Limitarsi a richiamare il dovere cristiano dell’accoglienza nei confronti del prossimo sofferente. Inneggiare ai vantaggi del multiculturalismo senza mostrarne i limiti e i pericoli (in primis la tribalizzazione delle società). Sostenere che l’immigrazione è qualcosa di irreversibile e dunque di sostanzialmente ingovernabile (essendo un fenomeno antico come l’uomo). Giustificare l’immigrazione con l’argomento che abbiamo bisogno di forza lavoro a poco prezzo, di qualcuno che faccia figli al posto nostro e di chi ci assicuri i contributi previdenziali per la nostra vecchiaia. Fare del “migrante”, elevato a soggetto morale e a figura rivoluzionaria, l’antesignano di una futura umanità senza più barriere e confini. Tutto ciò, che è quel che si sente dire di solito dai politici nei loro discorsi ufficiali, basta a spiegare per quali ragioni stia crescendo sempre di più il divario tra governanti e governati: con questi ultimi che, giudicando i primi degli incapaci non all’altezza del loro compito, tendono a radicalizzarsi sul piano politico o, per quel è peggio, a ritirarsi dalla scena pubblica. Da qui, come si vede in tutta Europa ormai da alcuni anni, la crescita del voto ai cosiddetti populisti e dell’astensionismo elettorale.

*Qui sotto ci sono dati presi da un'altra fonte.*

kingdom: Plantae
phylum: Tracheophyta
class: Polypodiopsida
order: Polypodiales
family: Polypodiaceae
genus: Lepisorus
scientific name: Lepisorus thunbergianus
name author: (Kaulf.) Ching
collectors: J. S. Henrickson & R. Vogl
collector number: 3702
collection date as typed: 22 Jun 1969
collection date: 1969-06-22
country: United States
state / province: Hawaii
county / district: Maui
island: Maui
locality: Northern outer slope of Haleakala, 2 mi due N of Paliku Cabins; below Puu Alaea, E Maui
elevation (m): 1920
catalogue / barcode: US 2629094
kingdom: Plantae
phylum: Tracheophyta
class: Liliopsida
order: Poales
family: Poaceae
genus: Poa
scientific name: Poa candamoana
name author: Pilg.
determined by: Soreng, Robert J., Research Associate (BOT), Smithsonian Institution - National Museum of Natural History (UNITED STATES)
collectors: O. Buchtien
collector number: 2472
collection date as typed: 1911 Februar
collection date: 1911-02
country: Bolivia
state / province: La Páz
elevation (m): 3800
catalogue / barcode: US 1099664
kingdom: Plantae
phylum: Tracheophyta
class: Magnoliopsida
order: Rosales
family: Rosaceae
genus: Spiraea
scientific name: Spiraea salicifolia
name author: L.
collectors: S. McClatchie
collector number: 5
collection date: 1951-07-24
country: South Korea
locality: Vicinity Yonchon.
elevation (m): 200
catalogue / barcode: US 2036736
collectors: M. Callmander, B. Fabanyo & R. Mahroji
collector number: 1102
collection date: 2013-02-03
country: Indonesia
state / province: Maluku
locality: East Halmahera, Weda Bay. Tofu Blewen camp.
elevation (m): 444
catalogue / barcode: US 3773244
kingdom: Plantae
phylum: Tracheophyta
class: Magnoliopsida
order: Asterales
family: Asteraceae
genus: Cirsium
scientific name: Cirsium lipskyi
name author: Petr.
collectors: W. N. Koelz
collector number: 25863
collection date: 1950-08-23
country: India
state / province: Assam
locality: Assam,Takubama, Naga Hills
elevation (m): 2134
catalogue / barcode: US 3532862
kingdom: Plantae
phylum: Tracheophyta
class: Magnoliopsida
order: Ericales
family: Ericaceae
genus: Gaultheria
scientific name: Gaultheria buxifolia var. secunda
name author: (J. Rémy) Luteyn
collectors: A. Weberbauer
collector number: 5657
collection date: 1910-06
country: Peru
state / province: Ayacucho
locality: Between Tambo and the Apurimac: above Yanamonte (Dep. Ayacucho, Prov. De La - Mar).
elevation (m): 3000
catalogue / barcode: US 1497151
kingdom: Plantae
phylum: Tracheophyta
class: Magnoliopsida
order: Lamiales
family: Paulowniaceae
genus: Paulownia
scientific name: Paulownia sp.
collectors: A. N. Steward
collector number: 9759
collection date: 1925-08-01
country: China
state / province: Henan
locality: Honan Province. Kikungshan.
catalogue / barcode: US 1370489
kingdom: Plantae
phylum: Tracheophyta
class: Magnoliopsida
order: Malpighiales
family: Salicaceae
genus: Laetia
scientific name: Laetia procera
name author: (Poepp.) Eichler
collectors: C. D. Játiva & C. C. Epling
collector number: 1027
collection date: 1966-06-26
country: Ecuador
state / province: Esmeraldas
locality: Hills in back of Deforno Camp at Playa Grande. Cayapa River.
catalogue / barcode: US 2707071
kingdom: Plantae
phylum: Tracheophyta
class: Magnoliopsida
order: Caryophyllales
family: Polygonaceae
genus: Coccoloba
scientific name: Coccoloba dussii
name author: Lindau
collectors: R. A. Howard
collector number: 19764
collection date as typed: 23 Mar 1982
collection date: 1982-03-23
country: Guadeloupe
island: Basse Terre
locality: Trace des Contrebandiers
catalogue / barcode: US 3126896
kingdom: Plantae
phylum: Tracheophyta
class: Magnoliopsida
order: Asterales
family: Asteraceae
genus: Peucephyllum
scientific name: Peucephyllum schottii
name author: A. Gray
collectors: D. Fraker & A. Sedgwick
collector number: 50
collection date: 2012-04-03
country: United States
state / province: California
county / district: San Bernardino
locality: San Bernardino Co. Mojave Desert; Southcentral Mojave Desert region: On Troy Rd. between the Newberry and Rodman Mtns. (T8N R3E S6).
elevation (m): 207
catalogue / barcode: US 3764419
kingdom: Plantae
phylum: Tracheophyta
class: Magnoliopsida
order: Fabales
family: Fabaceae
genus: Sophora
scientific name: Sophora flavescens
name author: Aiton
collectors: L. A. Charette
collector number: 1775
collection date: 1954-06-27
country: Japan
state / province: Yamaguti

La soluzione? Se non si vuole che il dramma sociale della crisi economica, quello umanitario che inevitabilmente si accompagna all’immigrazione e quello politico-istituzionale determinato dalla crescita dei partiti anti-establishment si sommino tra di loro con effetti imprevedibili, occorre che i capi di Stato e di governo europei si diano una rapida mossa e convergano verso soluzioni unitarie e coraggiose sulle grandi questioni che oggi preoccupano milioni di loro cittadini. Per fare ciò dovrebbero semplicemente convincersi, prima che sia troppo tardi, che ciò che oggi minaccia le democrazie non è la demagogia dei populisti che le contestano, ma il senso di impotenza che esse trasmettono a chi dovrebbe sostenerle.